Shortly after the college’s statement, the British Medical Association, the Society of Acute Medicine, the Royal College of Nursing and the Patients Association all waded in raising fundamental concerns about scrapping the target of their own.

The context, as ever, is critical.

When asked if the government should be judged on the NHS’ performance against the four-hour target, Mr Hancock said it should not because the standard was not clinically appropriate.

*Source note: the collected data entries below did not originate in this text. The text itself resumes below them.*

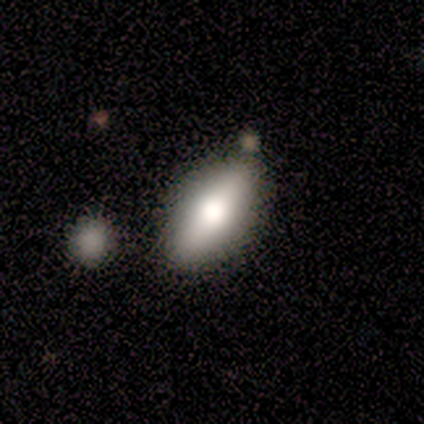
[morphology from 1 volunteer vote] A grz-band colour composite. It shows a smooth galaxy with no disk features (100%) that is in between round and cigar-shaped (100%). Merging: merger (100%).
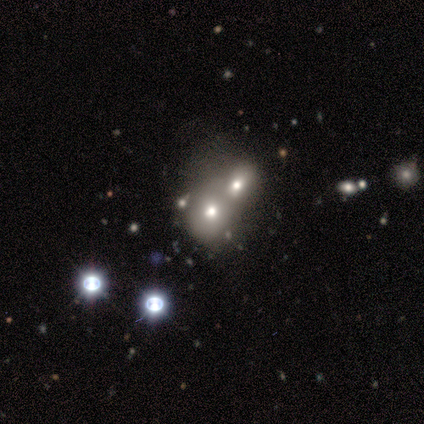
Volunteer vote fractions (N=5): smooth 80%, star or artifact 20%, featured or disk 0%. Down the decision tree: how rounded — round (75%); merging — merger (50%).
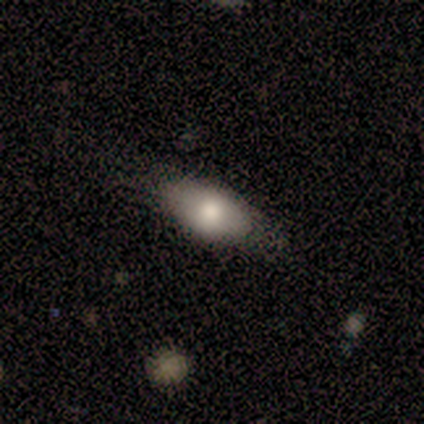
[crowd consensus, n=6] Consensus on every question: smooth or featured — smooth (100%); how rounded — in between (100%); merging — none (100%).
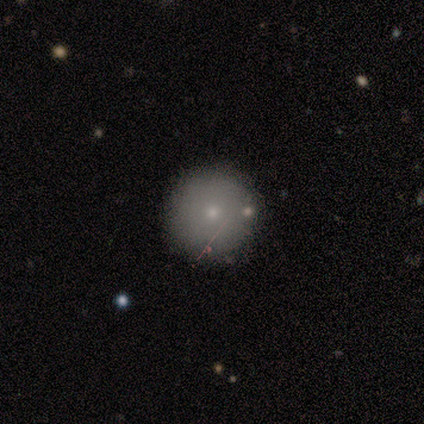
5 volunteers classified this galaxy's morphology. This is likely a smooth galaxy (60%). How rounded: clearly round (100%). Merging: likely none (75%).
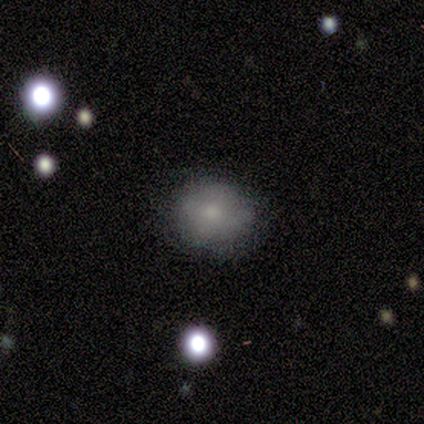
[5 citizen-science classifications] Morphology: type=smooth (80%); roundness=round (75%); merging=none (100%).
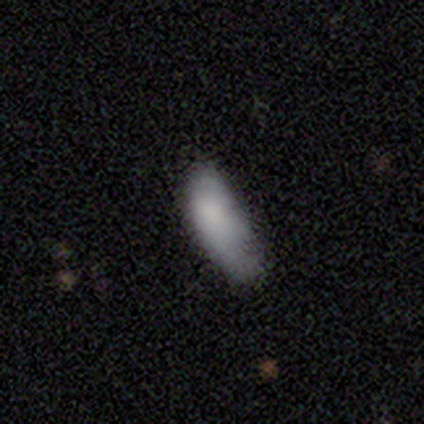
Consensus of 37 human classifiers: Volunteers were most divided on "merging" (2-way tie): none: 35%, minor disturbance: 35%, major disturbance: 26%, merger: 3%. More confident: how rounded — in between (83%); smooth or featured — smooth (81%).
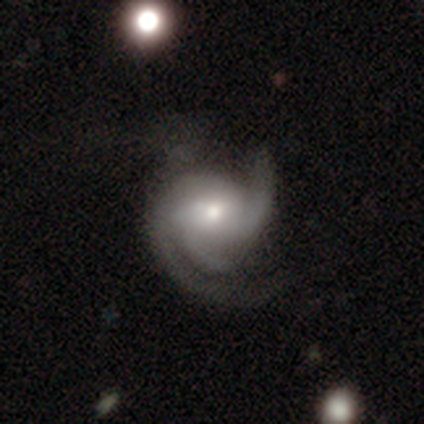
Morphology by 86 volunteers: A featured or disk galaxy (91%) with no bar (55%), 3 (60%) medium (51%) spiral arms (100%) and a moderate central bulge (51%).

Vote fractions:
- Smooth or featured? featured or disk: 91% / smooth: 8% / star or artifact: 1%
- Edge-on disk? no: 96% / yes: 4%
- Bar? no: 55% / weak: 39% / strong: 7%
- Spiral arms? yes: 100% / no: 0%
- Spiral winding? medium: 51% / tight: 37% / loose: 12%
- Spiral arm count? 3: 60% / 2: 29% / can't tell: 8% / 1: 1% / 4: 1% / more than 4: 0%
- Bulge size? moderate: 51% / small: 40% / large: 7% / dominant: 3% / none: 0%
- Merging? none: 44% / major disturbance: 32% / minor disturbance: 22% / merger: 2%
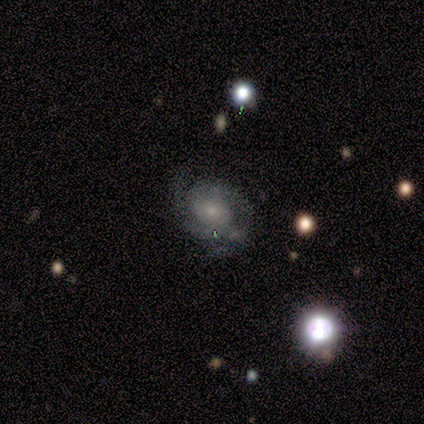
A featured or disk galaxy (80%) with no bar (75%), 2 (75%) medium (50%) spiral arms (100%) and a small central bulge (75%).

Vote fractions:
- Smooth or featured? featured or disk: 80% / smooth: 20% / star or artifact: 0%
- Edge-on disk? no: 100% / yes: 0%
- Bar? no: 75% / weak: 25% / strong: 0%
- Spiral arms? yes: 100% / no: 0%
- Spiral winding? medium: 50% / tight: 25% / loose: 25%
- Spiral arm count? 2: 75% / can't tell: 25% / 1: 0% / 3: 0% / 4: 0% / more than 4: 0%
- Bulge size? small: 75% / moderate: 25% / dominant: 0% / large: 0% / none: 0%
- Merging? none: 80% / minor disturbance: 20% / major disturbance: 0% / merger: 0%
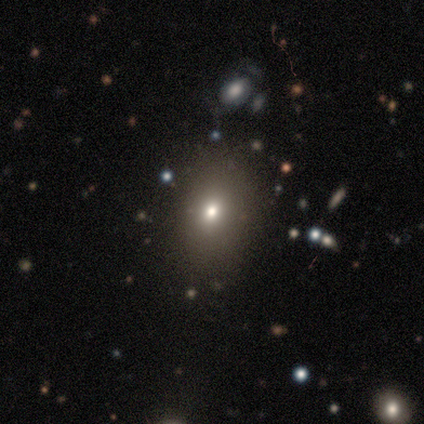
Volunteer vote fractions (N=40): A smooth galaxy with no disk features (60%) that is in between round and cigar-shaped (79%). Merging: none (82%).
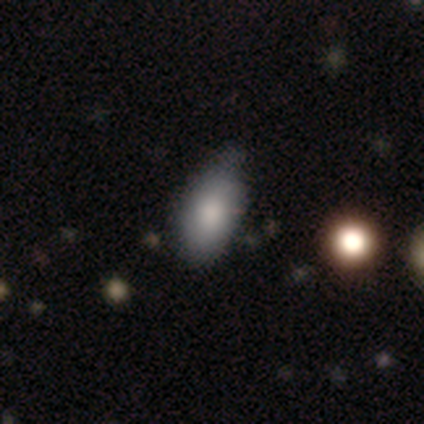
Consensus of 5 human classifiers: Smooth or featured?
  - smooth: 80% *
  - featured or disk: 20%
  - star or artifact: 0%
How rounded?
  - in between: 100% *
  - round: 0%
  - cigar-shaped: 0%
Merging?
  - minor disturbance: 100% *
  - none: 0%
  - major disturbance: 0%
  - merger: 0%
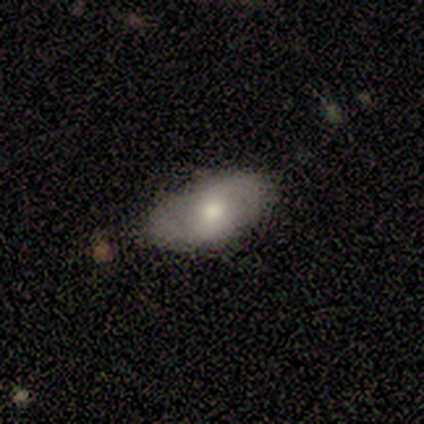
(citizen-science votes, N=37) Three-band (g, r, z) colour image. It shows a smooth galaxy with no disk features (57%) that is in between round and cigar-shaped (100%). Merging: none (86%).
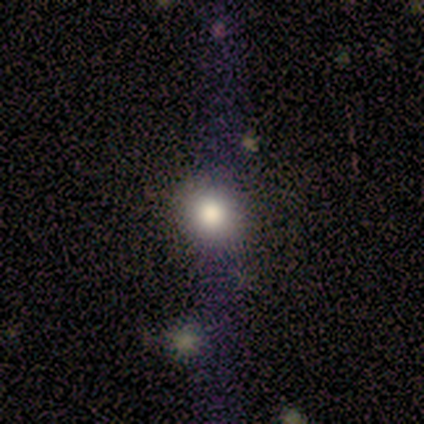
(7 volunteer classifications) Smooth or featured? 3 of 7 (43%) said featured or disk. Edge-on disk? 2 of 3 (67%) said no. Bar? 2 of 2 (100%) said no. Spiral arms? 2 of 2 (100%) said no. Bulge size? 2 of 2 (100%) said moderate. Merging? 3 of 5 (60%) said none.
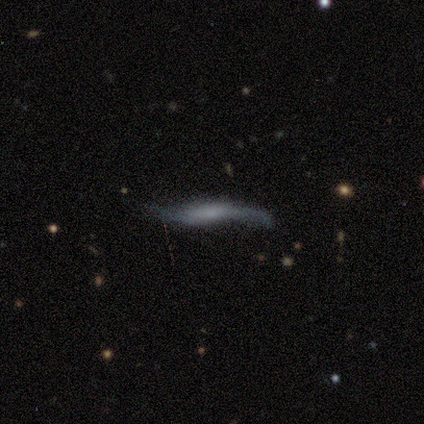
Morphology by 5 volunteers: Q: Smooth or featured?
A: featured or disk (80%); runner-up: smooth (20%)
Q: Edge-on disk?
A: yes (100%)
Q: Edge-on bulge?
A: boxy (75%); runner-up: none (25%)
Q: Merging?
A: minor disturbance (80%); runner-up: major disturbance (20%)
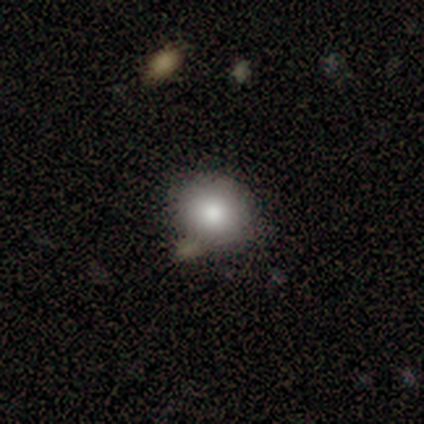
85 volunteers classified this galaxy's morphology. Smooth or featured? smooth (82%)
How rounded? round (74%)
Merging? none (73%)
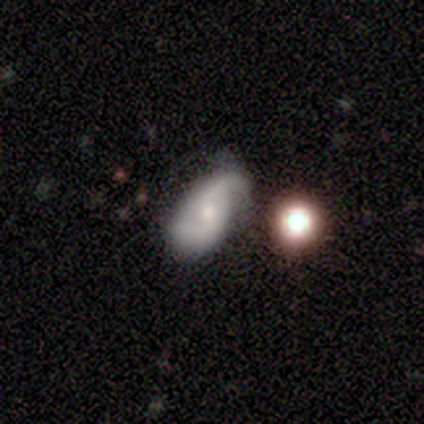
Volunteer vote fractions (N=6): A featured or disk galaxy (83%) with a weak bar (80%), 2 (100%) loose (60%) spiral arms (100%) and a moderate central bulge (40%, tied with small).

Vote fractions:
- Smooth or featured? featured or disk: 83% / smooth: 17% / star or artifact: 0%
- Edge-on disk? no: 100% / yes: 0%
- Bar? weak: 80% / no: 20% / strong: 0%
- Spiral arms? yes: 100% / no: 0%
- Spiral winding? loose: 60% / medium: 40% / tight: 0%
- Spiral arm count? 2: 100% / 1: 0% / 3: 0% / 4: 0% / more than 4: 0% / can't tell: 0%
- Bulge size? moderate: 40% (tied) / small: 40% (tied) / large: 20% / dominant: 0% / none: 0%
- Merging? none: 67% / minor disturbance: 33% / major disturbance: 0% / merger: 0%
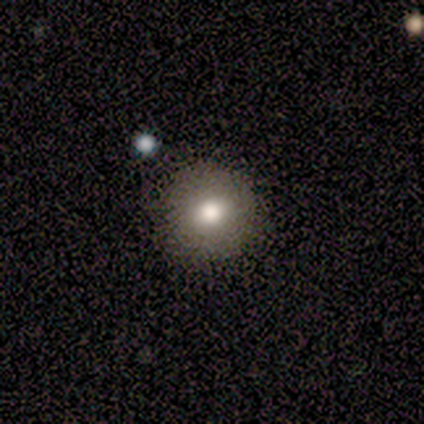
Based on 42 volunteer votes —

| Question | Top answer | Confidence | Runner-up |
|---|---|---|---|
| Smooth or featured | smooth | 69% | featured or disk (17%) |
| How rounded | round | 97% | in between (3%) |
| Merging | none | 92% | minor disturbance (8%) |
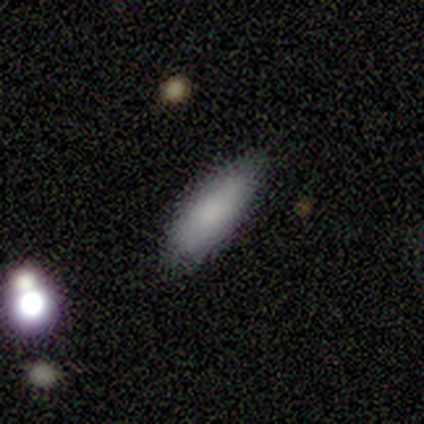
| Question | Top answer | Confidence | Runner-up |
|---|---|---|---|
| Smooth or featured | smooth | 75% | featured or disk (25%) |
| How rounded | in between | 67% | cigar-shaped (33%) |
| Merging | none | 100% | — |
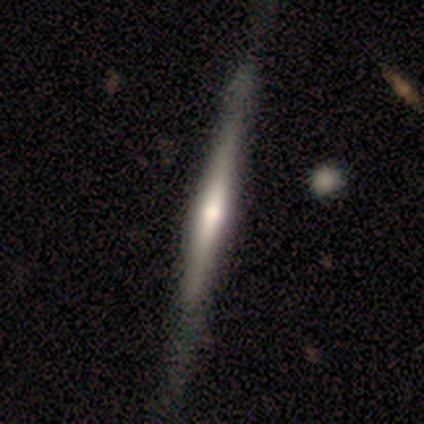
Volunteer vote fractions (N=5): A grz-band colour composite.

Ministers, he said, should be judged on the NHS’ performance against the “right targets”.

This line of defence came less than a week after performance against the standard collapsed to a record low, as did the NHS’ performance against almost all its other core targets.

The health secretary’s comments were also made before NHSE’s clinical review of standards has made any formal recommendations — which are due in March — about whether ongoing trials have successfully developed a new target regime to replace the existing standard.

The health secretary appears to have pre-empted the review’s conclusions, which has only served to fuel long-held concerns the targets review is a “process following a decision” by those at the top that the four-hour target must go.

The four-hour target has many flaws. The decision to explore potential replacement arrangements was right. And if a better arrangement is agreed on by system leaders, clinicians and patient groups, it should be enacted.

But if the trial does not come up with a better alternative — and the evidence so far, according to RCEM, is that it has not — then scrapping the four-hour target would seem foolhardy and dangerous. It would also be seen, understandably, as an attempt to ditch the target for political expedience rather than sound clinical reasons.